A prominent business leader has been charged by the Serious Fraud Office and accused of obtaining hundreds of thousands of dollars through deception from an iwi trust he once chaired.
After an investigation spanning years, Roger Haare Charles Pikia, 52, appeared today in the Auckland District Court before Judge Pippa Sinclair.
It is alleged between February 2014 and December 2015 he obtained property in the sum of $364,500 from Te Arawa River Iwi Trust (Tarit) by the provision of timesheets falsely representing his engagement in residual settlement negotiations.
The trust acts to represent three iwi that fall within the Upper Waikato river catchment area.
Another charge alleges that, in May 2016 he tried to obstruct or defeat the course of justice by altering minutes of a Tarit Holdings Limited board meeting which occurred on January 22 that year.
On each of those two charges, the maximum penalty of the offence is seven years' imprisonment.
The SFO further alleges that while acting as an agent of Tarit Holdings Ltd, Pikia corruptly offered to accept or solicited a payment of $150,000 as a reward for lending his support as a board member in favour of buying a Rotorua property.
It is also alleged that he advised Tarit Holdings Ltd to enter into a contract with Ka Ora Ltd to buy shares for $400,000 without disclosing he had agreed to receive shares to the same value as a gift.
The fifth charge Pikia faces is one of conspiring to obtain by deception.
Judge Pippa Sinclair remanded him on bail to appear again in late February, when he is expected to enter pleas in court.
Pikia told reporters outside court that it was nearly four years ago to the day that he first became aware of the SFO investigation.

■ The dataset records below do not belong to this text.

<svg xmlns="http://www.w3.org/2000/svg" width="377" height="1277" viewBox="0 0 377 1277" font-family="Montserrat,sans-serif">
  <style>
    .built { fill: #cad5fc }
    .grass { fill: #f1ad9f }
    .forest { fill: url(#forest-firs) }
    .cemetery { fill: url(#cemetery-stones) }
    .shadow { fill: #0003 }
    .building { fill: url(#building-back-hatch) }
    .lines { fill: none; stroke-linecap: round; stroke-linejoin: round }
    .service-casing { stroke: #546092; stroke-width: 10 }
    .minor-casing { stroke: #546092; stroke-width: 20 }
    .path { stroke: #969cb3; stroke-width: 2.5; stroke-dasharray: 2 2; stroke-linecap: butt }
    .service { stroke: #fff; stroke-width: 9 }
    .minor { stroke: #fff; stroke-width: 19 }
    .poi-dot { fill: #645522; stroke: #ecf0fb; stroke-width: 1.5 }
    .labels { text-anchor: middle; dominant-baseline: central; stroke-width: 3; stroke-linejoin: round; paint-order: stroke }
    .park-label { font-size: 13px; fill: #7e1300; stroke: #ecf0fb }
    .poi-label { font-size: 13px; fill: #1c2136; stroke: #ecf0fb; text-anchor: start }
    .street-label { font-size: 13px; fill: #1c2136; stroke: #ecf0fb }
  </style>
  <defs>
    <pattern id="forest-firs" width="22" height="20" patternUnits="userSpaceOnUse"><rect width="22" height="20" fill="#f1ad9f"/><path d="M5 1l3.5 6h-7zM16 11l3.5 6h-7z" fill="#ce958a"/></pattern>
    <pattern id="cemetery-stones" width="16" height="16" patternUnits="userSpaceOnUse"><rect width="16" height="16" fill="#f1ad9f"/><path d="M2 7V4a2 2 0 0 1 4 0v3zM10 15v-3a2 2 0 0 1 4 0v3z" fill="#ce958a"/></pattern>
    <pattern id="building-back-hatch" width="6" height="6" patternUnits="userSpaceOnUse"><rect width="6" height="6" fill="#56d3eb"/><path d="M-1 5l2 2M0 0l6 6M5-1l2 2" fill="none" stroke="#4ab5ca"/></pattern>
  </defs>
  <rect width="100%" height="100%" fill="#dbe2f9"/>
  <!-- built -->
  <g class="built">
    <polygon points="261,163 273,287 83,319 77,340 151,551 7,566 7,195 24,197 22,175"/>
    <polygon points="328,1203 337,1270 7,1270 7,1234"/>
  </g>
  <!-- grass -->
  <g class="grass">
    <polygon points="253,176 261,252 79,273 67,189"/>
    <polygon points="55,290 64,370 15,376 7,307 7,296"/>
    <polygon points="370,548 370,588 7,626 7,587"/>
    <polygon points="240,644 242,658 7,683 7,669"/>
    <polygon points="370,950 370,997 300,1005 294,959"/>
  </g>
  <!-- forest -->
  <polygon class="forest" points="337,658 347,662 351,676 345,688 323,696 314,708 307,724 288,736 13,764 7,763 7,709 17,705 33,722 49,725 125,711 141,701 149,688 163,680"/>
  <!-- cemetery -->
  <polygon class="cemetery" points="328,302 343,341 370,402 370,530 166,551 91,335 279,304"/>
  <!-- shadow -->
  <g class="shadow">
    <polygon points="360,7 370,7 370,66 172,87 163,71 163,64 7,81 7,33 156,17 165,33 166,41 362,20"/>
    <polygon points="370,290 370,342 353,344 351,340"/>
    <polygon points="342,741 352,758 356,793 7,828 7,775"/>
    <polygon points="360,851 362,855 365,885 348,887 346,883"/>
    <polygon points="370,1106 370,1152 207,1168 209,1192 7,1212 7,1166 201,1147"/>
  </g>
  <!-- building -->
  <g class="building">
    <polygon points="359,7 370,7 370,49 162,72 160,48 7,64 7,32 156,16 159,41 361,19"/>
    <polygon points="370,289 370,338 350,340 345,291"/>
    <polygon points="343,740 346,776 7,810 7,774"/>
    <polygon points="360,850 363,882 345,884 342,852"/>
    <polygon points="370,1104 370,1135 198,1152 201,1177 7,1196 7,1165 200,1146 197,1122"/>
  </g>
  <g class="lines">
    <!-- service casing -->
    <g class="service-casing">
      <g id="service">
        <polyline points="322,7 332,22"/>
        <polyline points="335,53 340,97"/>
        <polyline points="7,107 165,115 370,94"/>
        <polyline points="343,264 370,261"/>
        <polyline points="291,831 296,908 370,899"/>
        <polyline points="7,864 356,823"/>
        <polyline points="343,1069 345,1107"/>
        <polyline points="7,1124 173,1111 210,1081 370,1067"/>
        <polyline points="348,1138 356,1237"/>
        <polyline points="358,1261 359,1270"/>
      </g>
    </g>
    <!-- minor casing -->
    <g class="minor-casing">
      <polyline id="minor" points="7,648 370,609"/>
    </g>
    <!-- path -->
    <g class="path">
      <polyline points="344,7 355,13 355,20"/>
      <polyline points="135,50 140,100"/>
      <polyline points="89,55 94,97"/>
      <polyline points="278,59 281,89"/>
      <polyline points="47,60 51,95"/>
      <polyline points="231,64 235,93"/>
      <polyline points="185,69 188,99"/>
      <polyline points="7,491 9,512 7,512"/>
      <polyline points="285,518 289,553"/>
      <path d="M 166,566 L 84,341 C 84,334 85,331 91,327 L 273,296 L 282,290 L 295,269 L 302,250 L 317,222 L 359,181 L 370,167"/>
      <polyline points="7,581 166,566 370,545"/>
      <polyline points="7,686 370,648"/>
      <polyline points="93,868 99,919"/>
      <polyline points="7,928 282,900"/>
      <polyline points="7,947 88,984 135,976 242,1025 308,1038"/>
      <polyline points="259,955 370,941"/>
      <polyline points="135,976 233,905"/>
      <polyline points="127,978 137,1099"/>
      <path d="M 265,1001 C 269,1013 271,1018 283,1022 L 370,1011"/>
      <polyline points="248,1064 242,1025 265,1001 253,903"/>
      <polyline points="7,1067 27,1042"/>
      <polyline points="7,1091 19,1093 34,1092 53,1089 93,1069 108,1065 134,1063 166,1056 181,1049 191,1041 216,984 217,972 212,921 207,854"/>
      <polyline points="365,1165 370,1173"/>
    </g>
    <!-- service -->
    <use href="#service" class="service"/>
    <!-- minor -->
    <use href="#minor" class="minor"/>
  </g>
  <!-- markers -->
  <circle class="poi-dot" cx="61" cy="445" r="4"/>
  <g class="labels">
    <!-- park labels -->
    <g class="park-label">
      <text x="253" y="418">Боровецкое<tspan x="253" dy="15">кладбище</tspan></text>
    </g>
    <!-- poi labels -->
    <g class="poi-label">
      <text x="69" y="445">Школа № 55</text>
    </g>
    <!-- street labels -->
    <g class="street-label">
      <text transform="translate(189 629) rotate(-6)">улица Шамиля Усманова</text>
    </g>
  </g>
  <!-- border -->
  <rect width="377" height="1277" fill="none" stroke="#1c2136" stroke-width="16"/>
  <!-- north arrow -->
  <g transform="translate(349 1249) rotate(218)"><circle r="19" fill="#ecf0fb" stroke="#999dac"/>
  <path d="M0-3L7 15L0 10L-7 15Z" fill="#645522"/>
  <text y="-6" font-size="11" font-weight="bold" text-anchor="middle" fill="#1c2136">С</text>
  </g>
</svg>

He said he was disappointed charges had been laid but felt he will finally have a chance to address the accusations.
"I strenuously deny these allegations and unequivocally state, that we will be vigorously defending the charges," Pikia said.
"The restrictions imposed during the SFO investigation have made it impossible to speak openly and frankly about the accusations.
"This is not normal practice within an iwi setting, generally speaking nothing is off limits for discussion by the iwi."
They had assembled "a highly capable legal team" who will "turn over every rock" to defend these charges to clear his name and if necessary, go further "to bring justice to our treaty settlement", he said.
Pikia said he had been advised that it was not likely that any trial to determine these charges would occur until 2022.
"In the meantime I will be working with my lawyers to ensure that they are vigorously defended."
He wanted to thank his supporters, including his family, friends and iwi, he said.
Te Arawa Iwi River Trust issued a statement after the court appearance saying the legal action against its former chairman was not impacting its ongoing operations.
Eugene Berryman-Kamp, Tumu Whakarae (CEO) of Tarit, said the trust's annual reports and finances have been audited each year, including the full year to March 31, 2020.
"The finances of the trust are healthy, and our operations remain focused on achieving Tarit's strategic goals," Berryman-Kamp said.
Pikia stood aside as chairman of Tarit in November this year. He is no longer a director of the trust's commercial arm as he had reached the end of his term in office under the company's constitution.
Berryman-Kamp said Tarit's trustees are letting the court process take its course.